В данном случае по манере поведения невозможно определить, какой из рассказов верен: кто из них лгал или кто говорил не всю правду? Тем не менее когда у людей есть глубокие убеждения, касающиеся сексуальных посягательств, морального облика членов Верховного суда, сенаторов, мужчин и так далее, то им тяжело перенести невозможность определить истину. Столкнувшись с такой неоднозначной ситуацией, большинство людей разрешают проблему, вполне уверив себя в том, что могут только по одной манере поведения определить, кто именно говорит правду. На деле же получается, что выигрывает человек, которому они больше симпатизировали с самого начала.

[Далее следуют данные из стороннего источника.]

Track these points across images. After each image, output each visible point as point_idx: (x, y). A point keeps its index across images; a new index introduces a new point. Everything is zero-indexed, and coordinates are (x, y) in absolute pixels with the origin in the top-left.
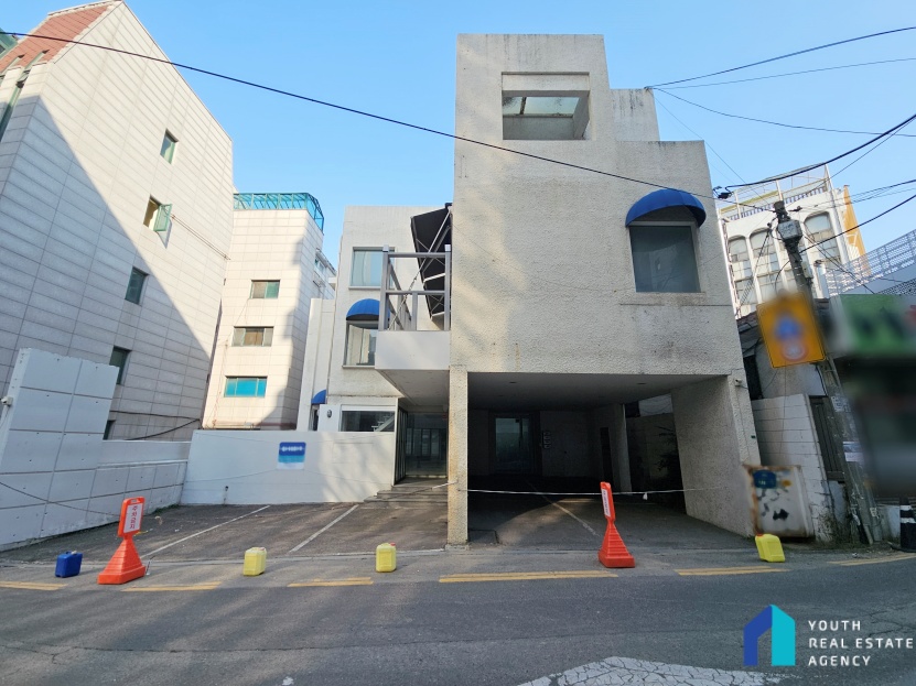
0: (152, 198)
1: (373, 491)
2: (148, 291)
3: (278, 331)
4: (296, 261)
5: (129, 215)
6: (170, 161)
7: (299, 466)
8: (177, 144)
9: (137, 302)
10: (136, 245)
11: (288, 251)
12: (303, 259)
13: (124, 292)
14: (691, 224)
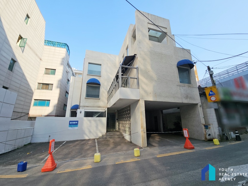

Это не означает, что поведенческие признаки обмана бесполезны, просто следует знать, когда они могут принести пользу, а когда — нет, и как относиться к ситуации, когда мы не можем определить, лжет человек или говорит правду. Для обвинений в сексуальных посягательствах существует срок давности — девяносто дней. Одна из самых обоснованных причин введения такого ограничения — это то, что чем ближе действительные события, тем легче заметить поведенческие признаки обмана. Если бы у нас была возможность посмотреть, как они давали показания через несколько недель после предполагаемых посягательств, то было бы гораздо больше шансов определить по их манере поведения, кто из них говорит правду. А возможно, и сами предъявленные обвинения были бы другими.
Несколько лет назад я думал, что Америка стала настоящей страной лжи: ложь президента Джонсона о вьетнамской войне, Уотергейтский скандал, Рейган и дело Иран-контрас, так и не выясненная история о таинственной роли сенатора Эдварда Кеннеди в смерти его подруги в Чапаквиддике, плагиат сенатора Байдена и ложь бывшего сенатора Гэри Харта во время кампании по выборам президента в 1984 году, касавшаяся его тайного романа. Но лгут не только политики; в последнее время на первый план выходит ложь в деловом мире — ложь на Уолл-Стрит и скандалы со сбережениями и займами, а также ложь в спорте — известный бейсболист Пит Роуз скрывал, что играет в азартные игры, а чемпион Олимпийских игр атлет Бен Джонсон — что употребляет наркотики. Но вот в мае 1990 года я приехал читать лекции в Россию.